It’s a frigid day. A hat and coat rest on the rack by the library door, and the few sounds disrupting my peace are the ticks of the clock behind me and the shuffling of papers on a desk fifteen feet away. The door opens, and a grumpy inmate scuttles in, stomping snow off his boots and grousing at everyone who’ll listen that he should be allowed to watch YouTube videos and waste his time while others are trying to study. I threw him out ten minutes ago for doing that.
He’s not a bad sort, as inmates go, but he’s short-sighted, narrow-minded, and fixated on the idea that the world owes him, even though he committed a crime that landed him here. Any attempt to hold the line with him becomes an existential threat to his humanity. He’ll acknowledge with his mouth that I treat all with equity and justice, but since others in authority here don’t, then we’re all lumped into the same crap pot. I’d like to feel some charity toward him for seeing we’re not all alike, but he’s still a cranky grouch. It’s a common theme around here.
A colleague retired a few days ago, and he got all choked up about this being the “best job I’ve ever had, hands down.” He’d been here more than two decades. Maybe if I’d been in his shoes, I would say the same thing, in the same way. He was never tied to a classroom, and he never had to run a dorm or a cell block. He was a middle-management kind of guy, tying up loose ends, making everyone’s day. The buck never stopped with him. Even when he was a less-than-stellar supervisor, which he certainly was, the buck went further up the food chain. On a personal level, we got on pretty well, but professionally, I was happy to bid him farewell. The supervisor before him fought for us. He rarely did, and I spent years feeling unsupported or stabbed in the back. He’s been gone two days, and work life’s no better. Seriously. Makes me wanna puke.
On this frigid day, the only people making me want to be here are the officers I had hoped to work with full-time when another friend retired a few months ago. Instead, the other teachers and I have to work on a rotation, creating more work for us and greater confusion for the inmates. Management does such a great job screwing up good things. Situation Normal, All Fouled Up.

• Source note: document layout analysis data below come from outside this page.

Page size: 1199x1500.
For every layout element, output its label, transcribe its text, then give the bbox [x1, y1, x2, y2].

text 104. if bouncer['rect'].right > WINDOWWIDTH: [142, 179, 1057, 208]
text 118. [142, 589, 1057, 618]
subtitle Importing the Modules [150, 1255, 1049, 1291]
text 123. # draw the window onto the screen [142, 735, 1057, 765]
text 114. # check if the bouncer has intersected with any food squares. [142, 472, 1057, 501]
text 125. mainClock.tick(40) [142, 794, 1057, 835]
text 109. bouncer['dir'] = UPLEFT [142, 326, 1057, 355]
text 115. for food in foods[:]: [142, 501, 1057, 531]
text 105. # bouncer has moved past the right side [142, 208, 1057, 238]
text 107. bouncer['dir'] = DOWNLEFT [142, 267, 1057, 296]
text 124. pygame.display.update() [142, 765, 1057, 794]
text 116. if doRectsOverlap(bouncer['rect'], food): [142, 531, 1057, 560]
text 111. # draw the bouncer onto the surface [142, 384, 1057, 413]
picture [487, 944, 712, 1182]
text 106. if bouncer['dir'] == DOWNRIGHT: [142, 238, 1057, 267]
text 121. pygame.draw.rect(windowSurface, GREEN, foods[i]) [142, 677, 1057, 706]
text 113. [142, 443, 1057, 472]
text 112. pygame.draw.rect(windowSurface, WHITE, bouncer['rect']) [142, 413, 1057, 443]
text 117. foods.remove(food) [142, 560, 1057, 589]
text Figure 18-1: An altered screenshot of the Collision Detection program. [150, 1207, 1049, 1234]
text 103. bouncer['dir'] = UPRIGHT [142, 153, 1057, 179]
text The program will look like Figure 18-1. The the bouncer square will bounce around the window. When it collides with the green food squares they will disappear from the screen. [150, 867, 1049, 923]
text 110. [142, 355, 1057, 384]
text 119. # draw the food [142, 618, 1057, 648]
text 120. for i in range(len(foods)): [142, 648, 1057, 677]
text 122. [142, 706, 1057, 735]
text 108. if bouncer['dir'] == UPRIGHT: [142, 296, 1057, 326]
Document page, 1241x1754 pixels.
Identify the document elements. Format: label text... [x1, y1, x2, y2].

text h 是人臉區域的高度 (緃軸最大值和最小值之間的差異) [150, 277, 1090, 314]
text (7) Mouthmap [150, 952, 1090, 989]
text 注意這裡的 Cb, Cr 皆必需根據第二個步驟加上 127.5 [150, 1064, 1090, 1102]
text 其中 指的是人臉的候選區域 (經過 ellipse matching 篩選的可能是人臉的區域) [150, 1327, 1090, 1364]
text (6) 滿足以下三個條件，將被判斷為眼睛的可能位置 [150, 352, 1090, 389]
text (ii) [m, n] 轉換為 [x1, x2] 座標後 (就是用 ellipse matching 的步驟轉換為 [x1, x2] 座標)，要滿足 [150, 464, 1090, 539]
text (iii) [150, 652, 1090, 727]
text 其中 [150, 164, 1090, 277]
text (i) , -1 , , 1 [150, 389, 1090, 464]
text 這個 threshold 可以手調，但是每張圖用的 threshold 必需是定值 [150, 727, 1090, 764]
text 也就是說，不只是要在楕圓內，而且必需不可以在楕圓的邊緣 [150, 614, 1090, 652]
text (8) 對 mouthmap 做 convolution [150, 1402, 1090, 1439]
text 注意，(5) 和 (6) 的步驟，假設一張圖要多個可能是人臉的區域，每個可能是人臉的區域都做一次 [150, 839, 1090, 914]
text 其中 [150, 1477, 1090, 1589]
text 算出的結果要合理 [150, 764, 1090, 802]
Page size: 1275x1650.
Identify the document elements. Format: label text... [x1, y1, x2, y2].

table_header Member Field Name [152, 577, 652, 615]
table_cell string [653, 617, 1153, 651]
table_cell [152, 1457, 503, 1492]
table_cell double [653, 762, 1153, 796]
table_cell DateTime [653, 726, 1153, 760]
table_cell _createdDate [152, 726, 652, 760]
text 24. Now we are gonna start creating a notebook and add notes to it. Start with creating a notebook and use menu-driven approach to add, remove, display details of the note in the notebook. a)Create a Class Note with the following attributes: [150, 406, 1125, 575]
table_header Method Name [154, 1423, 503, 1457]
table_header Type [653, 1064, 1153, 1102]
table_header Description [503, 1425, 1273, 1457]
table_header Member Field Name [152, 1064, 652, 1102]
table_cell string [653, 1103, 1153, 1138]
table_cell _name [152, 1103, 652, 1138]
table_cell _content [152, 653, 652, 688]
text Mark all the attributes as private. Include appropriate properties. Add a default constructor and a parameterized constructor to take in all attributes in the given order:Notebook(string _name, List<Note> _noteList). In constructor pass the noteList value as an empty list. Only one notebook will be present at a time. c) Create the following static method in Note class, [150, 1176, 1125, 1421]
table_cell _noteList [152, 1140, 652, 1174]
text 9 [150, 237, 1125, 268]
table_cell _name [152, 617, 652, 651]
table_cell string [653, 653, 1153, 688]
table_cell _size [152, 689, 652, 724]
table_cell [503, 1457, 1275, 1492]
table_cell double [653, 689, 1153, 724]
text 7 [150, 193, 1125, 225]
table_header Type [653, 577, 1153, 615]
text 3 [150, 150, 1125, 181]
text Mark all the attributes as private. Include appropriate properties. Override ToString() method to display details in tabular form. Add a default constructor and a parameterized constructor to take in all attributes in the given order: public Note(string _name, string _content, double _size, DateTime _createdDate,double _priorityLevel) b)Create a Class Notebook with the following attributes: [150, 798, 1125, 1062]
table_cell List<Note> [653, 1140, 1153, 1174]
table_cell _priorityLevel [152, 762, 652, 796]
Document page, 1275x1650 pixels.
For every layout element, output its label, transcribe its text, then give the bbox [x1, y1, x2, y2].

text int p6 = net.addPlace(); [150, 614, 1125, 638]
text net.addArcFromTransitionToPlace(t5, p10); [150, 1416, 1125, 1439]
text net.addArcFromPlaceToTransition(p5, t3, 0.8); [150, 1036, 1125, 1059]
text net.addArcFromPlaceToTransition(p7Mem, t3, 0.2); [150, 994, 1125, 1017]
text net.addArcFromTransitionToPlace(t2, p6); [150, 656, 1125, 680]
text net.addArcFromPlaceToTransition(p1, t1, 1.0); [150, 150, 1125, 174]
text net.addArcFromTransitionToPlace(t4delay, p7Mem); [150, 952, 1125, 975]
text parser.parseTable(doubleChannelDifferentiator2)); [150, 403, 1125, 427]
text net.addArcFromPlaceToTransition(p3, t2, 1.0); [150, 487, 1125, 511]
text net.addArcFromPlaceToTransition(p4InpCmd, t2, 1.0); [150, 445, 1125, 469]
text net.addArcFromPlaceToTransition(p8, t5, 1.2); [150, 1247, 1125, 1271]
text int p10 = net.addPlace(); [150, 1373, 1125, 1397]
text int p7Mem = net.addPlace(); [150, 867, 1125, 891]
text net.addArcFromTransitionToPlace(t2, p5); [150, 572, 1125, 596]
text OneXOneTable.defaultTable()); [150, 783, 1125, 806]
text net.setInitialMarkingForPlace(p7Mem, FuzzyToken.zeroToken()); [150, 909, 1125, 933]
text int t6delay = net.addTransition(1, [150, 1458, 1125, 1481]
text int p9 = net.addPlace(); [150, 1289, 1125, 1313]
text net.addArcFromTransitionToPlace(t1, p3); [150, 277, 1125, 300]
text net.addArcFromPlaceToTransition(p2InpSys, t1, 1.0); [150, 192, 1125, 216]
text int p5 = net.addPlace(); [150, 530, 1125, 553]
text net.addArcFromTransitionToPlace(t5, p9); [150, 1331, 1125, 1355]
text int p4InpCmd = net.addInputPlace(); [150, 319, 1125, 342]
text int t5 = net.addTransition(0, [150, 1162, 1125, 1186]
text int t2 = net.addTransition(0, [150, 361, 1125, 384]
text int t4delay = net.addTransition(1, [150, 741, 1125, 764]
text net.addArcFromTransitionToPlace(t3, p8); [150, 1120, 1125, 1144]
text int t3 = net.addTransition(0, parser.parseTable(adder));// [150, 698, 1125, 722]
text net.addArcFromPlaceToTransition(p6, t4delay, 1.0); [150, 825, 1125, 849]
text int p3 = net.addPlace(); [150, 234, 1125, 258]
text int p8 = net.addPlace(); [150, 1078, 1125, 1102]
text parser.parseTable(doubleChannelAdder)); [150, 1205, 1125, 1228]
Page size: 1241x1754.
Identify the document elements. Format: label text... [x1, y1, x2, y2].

Before I left home, I donned a shirt, my new alumni sweatshirt, my work vest (to cover up the alumni design that someone at work would have a problem with), and my hand-warmer half-gloves. I’m still shivering. I’ve even kept my cap on. The realization that my regular classroom isn’t any warmer than the chillbox I’m in now isn’t filling me with great desire to complete my workday. I’m tempted to call out the remainder and go home early. I’m truly disinterested in working this afternoon. I’d rather start with a fresh week. I want to be anywhere but this place.
Who am I trying to convince? I’ve already made my plans. Tomorrow’s a big day for me. It’ll be my first time volunteering with a political campaign, as I work with another man doing voter registration in support of Robert “Bobby” Charles for Governor. It’ll be frigid tomorrow, too, and no guarantee of friendlier people. But the climate here has become so toxic that I need an escape. There’s frigid air, and there’s frigid there. Which would you prefer?